[Saved entries]
========================

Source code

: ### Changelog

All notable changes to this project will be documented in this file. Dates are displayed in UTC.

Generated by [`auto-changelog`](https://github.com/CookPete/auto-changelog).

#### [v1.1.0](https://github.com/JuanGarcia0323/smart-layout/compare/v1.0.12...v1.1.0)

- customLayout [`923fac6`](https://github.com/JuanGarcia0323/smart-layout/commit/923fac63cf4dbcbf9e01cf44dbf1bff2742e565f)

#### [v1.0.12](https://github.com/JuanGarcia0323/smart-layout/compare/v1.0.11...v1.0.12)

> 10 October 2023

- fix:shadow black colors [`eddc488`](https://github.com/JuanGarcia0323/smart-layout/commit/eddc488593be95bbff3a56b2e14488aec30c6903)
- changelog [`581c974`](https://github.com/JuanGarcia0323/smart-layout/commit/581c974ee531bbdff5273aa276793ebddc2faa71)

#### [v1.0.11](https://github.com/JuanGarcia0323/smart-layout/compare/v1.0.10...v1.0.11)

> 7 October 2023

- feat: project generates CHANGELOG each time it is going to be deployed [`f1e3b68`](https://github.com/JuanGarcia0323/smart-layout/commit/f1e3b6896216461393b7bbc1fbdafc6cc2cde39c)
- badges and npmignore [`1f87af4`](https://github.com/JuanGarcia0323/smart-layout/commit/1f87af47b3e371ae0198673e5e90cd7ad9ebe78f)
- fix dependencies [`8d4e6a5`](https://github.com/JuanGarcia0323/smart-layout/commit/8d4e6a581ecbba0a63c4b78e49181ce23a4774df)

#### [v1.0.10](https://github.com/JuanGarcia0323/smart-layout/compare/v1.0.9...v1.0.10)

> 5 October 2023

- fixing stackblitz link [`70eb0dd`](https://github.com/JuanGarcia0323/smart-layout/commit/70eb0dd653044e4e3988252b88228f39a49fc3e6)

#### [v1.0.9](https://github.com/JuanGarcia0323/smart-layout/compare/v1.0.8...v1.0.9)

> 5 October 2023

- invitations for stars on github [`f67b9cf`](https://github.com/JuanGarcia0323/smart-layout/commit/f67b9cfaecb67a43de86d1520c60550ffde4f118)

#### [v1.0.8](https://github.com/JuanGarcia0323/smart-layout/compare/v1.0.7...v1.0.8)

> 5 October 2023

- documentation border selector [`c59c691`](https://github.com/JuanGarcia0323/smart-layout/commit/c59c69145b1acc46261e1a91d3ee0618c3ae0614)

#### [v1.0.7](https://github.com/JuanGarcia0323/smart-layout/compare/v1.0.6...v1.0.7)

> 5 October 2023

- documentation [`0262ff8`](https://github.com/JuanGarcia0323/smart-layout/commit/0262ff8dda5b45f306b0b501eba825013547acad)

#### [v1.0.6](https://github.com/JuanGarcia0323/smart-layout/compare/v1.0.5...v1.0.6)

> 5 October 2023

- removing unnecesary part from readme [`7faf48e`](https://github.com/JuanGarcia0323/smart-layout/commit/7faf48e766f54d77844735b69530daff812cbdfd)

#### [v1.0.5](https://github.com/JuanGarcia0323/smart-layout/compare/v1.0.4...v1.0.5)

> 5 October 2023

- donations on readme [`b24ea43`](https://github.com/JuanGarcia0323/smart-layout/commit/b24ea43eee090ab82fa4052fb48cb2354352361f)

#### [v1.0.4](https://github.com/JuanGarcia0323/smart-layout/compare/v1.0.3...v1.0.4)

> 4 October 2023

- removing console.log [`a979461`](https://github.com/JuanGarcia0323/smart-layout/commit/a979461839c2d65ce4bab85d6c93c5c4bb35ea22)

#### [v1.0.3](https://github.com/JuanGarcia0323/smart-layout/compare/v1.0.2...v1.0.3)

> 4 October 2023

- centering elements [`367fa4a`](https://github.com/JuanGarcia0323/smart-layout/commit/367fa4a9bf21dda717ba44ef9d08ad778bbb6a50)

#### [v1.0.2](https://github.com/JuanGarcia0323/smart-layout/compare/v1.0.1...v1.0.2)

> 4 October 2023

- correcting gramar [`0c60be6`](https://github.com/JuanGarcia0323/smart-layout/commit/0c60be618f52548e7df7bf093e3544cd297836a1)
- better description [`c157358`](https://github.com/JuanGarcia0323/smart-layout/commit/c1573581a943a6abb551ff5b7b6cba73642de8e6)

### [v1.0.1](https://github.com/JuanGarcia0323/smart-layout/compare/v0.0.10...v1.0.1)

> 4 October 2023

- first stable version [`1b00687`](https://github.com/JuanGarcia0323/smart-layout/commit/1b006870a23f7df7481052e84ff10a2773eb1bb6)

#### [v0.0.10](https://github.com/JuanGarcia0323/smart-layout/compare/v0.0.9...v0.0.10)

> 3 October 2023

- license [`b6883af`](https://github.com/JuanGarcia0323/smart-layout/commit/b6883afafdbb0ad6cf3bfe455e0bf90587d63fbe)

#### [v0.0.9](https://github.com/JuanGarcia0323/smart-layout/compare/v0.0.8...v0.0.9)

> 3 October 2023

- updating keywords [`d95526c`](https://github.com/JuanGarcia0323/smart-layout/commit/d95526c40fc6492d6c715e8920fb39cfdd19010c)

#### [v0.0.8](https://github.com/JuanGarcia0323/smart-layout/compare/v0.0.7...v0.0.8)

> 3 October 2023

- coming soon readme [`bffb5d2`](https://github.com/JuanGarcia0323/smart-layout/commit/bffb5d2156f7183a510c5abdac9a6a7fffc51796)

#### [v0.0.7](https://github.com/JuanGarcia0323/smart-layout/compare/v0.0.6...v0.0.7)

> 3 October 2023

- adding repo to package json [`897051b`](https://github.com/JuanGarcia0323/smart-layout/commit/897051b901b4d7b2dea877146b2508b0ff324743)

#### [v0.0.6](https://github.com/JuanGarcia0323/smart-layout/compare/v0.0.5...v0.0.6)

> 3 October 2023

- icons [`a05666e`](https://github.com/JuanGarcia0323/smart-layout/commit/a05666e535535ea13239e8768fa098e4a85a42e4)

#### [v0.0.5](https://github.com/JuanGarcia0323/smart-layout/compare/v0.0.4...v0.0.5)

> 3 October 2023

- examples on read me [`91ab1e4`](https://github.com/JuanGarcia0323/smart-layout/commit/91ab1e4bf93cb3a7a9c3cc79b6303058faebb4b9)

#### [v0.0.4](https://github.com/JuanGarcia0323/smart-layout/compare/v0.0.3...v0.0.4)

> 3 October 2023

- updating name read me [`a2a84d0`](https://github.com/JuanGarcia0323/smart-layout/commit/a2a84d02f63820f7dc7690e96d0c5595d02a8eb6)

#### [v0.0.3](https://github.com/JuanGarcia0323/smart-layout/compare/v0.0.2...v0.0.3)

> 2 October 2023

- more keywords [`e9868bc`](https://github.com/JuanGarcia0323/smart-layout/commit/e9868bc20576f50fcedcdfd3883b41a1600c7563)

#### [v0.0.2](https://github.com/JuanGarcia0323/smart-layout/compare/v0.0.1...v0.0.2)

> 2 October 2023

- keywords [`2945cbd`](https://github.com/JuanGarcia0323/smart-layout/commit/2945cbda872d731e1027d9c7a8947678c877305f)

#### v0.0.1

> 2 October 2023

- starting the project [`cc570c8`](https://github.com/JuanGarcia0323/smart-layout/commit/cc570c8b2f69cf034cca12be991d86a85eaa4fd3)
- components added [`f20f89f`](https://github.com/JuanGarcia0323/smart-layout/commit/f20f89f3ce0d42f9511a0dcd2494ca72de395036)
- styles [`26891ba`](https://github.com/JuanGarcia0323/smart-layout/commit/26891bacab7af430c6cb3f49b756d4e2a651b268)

========================

### YOUR ASSIGNMENT
Turn every line of the material into a JSON list of strings, one string per line, and leave out the blank lines.

### TASK RESPONSE
[
  "Source code",
  ": ### Changelog",
  "All notable changes to this project will be documented in this file. Dates are displayed in UTC.",
  "Generated by [`auto-changelog`](https://github.com/CookPete/auto-changelog).",
  "#### [v1.1.0](https://github.com/JuanGarcia0323/smart-layout/compare/v1.0.12...v1.1.0)",
  "- customLayout [`923fac6`](https://github.com/JuanGarcia0323/smart-layout/commit/923fac63cf4dbcbf9e01cf44dbf1bff2742e565f)",
  "#### [v1.0.12](https://github.com/JuanGarcia0323/smart-layout/compare/v1.0.11...v1.0.12)",
  "> 10 October 2023",
  "- fix:shadow black colors [`eddc488`](https://github.com/JuanGarcia0323/smart-layout/commit/eddc488593be95bbff3a56b2e14488aec30c6903)",
  "- changelog [`581c974`](https://github.com/JuanGarcia0323/smart-layout/commit/581c974ee531bbdff5273aa276793ebddc2faa71)",
  "#### [v1.0.11](https://github.com/JuanGarcia0323/smart-layout/compare/v1.0.10...v1.0.11)",
  "> 7 October 2023",
  "- feat: project generates CHANGELOG each time it is going to be deployed [`f1e3b68`](https://github.com/JuanGarcia0323/smart-layout/commit/f1e3b6896216461393b7bbc1fbdafc6cc2cde39c)",
  "- badges and npmignore [`1f87af4`](https://github.com/JuanGarcia0323/smart-layout/commit/1f87af47b3e371ae0198673e5e90cd7ad9ebe78f)",
  "- fix dependencies [`8d4e6a5`](https://github.com/JuanGarcia0323/smart-layout/commit/8d4e6a581ecbba0a63c4b78e49181ce23a4774df)",
  "#### [v1.0.10](https://github.com/JuanGarcia0323/smart-layout/compare/v1.0.9...v1.0.10)",
  "> 5 October 2023",
  "- fixing stackblitz link [`70eb0dd`](https://github.com/JuanGarcia0323/smart-layout/commit/70eb0dd653044e4e3988252b88228f39a49fc3e6)",
  "#### [v1.0.9](https://github.com/JuanGarcia0323/smart-layout/compare/v1.0.8...v1.0.9)",
  "> 5 October 2023",
  "- invitations for stars on github [`f67b9cf`](https://github.com/JuanGarcia0323/smart-layout/commit/f67b9cfaecb67a43de86d1520c60550ffde4f118)",
  "#### [v1.0.8](https://github.com/JuanGarcia0323/smart-layout/compare/v1.0.7...v1.0.8)",
  "> 5 October 2023",
  "- documentation border selector [`c59c691`](https://github.com/JuanGarcia0323/smart-layout/commit/c59c69145b1acc46261e1a91d3ee0618c3ae0614)",
  "#### [v1.0.7](https://github.com/JuanGarcia0323/smart-layout/compare/v1.0.6...v1.0.7)",
  "> 5 October 2023",
  "- documentation [`0262ff8`](https://github.com/JuanGarcia0323/smart-layout/commit/0262ff8dda5b45f306b0b501eba825013547acad)",
  "#### [v1.0.6](https://github.com/JuanGarcia0323/smart-layout/compare/v1.0.5...v1.0.6)",
  "> 5 October 2023",
  "- removing unnecesary part from readme [`7faf48e`](https://github.com/JuanGarcia0323/smart-layout/commit/7faf48e766f54d77844735b69530daff812cbdfd)",
  "#### [v1.0.5](https://github.com/JuanGarcia0323/smart-layout/compare/v1.0.4...v1.0.5)",
  "> 5 October 2023",
  "- donations on readme [`b24ea43`](https://github.com/JuanGarcia0323/smart-layout/commit/b24ea43eee090ab82fa4052fb48cb2354352361f)",
  "#### [v1.0.4](https://github.com/JuanGarcia0323/smart-layout/compare/v1.0.3...v1.0.4)",
  "> 4 October 2023",
  "- removing console.log [`a979461`](https://github.com/JuanGarcia0323/smart-layout/commit/a979461839c2d65ce4bab85d6c93c5c4bb35ea22)",
  "#### [v1.0.3](https://github.com/JuanGarcia0323/smart-layout/compare/v1.0.2...v1.0.3)",
  "> 4 October 2023",
  "- centering elements [`367fa4a`](https://github.com/JuanGarcia0323/smart-layout/commit/367fa4a9bf21dda717ba44ef9d08ad778bbb6a50)",
  "#### [v1.0.2](https://github.com/JuanGarcia0323/smart-layout/compare/v1.0.1...v1.0.2)",
  "> 4 October 2023",
  "- correcting gramar [`0c60be6`](https://github.com/JuanGarcia0323/smart-layout/commit/0c60be618f52548e7df7bf093e3544cd297836a1)",
  "- better description [`c157358`](https://github.com/JuanGarcia0323/smart-layout/commit/c1573581a943a6abb551ff5b7b6cba73642de8e6)",
  "### [v1.0.1](https://github.com/JuanGarcia0323/smart-layout/compare/v0.0.10...v1.0.1)",
  "> 4 October 2023",
  "- first stable version [`1b00687`](https://github.com/JuanGarcia0323/smart-layout/commit/1b006870a23f7df7481052e84ff10a2773eb1bb6)",
  "#### [v0.0.10](https://github.com/JuanGarcia0323/smart-layout/compare/v0.0.9...v0.0.10)",
  "> 3 October 2023",
  "- license [`b6883af`](https://github.com/JuanGarcia0323/smart-layout/commit/b6883afafdbb0ad6cf3bfe455e0bf90587d63fbe)",
  "#### [v0.0.9](https://github.com/JuanGarcia0323/smart-layout/compare/v0.0.8...v0.0.9)",
  "> 3 October 2023",
  "- updating keywords [`d95526c`](https://github.com/JuanGarcia0323/smart-layout/commit/d95526c40fc6492d6c715e8920fb39cfdd19010c)",
  "#### [v0.0.8](https://github.com/JuanGarcia0323/smart-layout/compare/v0.0.7...v0.0.8)",
  "> 3 October 2023",
  "- coming soon readme [`bffb5d2`](https://github.com/JuanGarcia0323/smart-layout/commit/bffb5d2156f7183a510c5abdac9a6a7fffc51796)",
  "#### [v0.0.7](https://github.com/JuanGarcia0323/smart-layout/compare/v0.0.6...v0.0.7)",
  "> 3 October 2023",
  "- adding repo to package json [`897051b`](https://github.com/JuanGarcia0323/smart-layout/commit/897051b901b4d7b2dea877146b2508b0ff324743)",
  "#### [v0.0.6](https://github.com/JuanGarcia0323/smart-layout/compare/v0.0.5...v0.0.6)",
  "> 3 October 2023",
  "- icons [`a05666e`](https://github.com/JuanGarcia0323/smart-layout/commit/a05666e535535ea13239e8768fa098e4a85a42e4)",
  "#### [v0.0.5](https://github.com/JuanGarcia0323/smart-layout/compare/v0.0.4...v0.0.5)",
  "> 3 October 2023",
  "- examples on read me [`91ab1e4`](https://github.com/JuanGarcia0323/smart-layout/commit/91ab1e4bf93cb3a7a9c3cc79b6303058faebb4b9)",
  "#### [v0.0.4](https://github.com/JuanGarcia0323/smart-layout/compare/v0.0.3...v0.0.4)",
  "> 3 October 2023",
  "- updating name read me [`a2a84d0`](https://github.com/JuanGarcia0323/smart-layout/commit/a2a84d02f63820f7dc7690e96d0c5595d02a8eb6)",
  "#### [v0.0.3](https://github.com/JuanGarcia0323/smart-layout/compare/v0.0.2...v0.0.3)",
  "> 2 October 2023",
  "- more keywords [`e9868bc`](https://github.com/JuanGarcia0323/smart-layout/commit/e9868bc20576f50fcedcdfd3883b41a1600c7563)",
  "#### [v0.0.2](https://github.com/JuanGarcia0323/smart-layout/compare/v0.0.1...v0.0.2)",
  "> 2 October 2023",
  "- keywords [`2945cbd`](https://github.com/JuanGarcia0323/smart-layout/commit/2945cbda872d731e1027d9c7a8947678c877305f)",
  "#### v0.0.1",
  "> 2 October 2023",
  "- starting the project [`cc570c8`](https://github.com/JuanGarcia0323/smart-layout/commit/cc570c8b2f69cf034cca12be991d86a85eaa4fd3)",
  "- components added [`f20f89f`](https://github.com/JuanGarcia0323/smart-layout/commit/f20f89f3ce0d42f9511a0dcd2494ca72de395036)",
  "- styles [`26891ba`](https://github.com/JuanGarcia0323/smart-layout/commit/26891bacab7af430c6cb3f49b756d4e2a651b268)"
]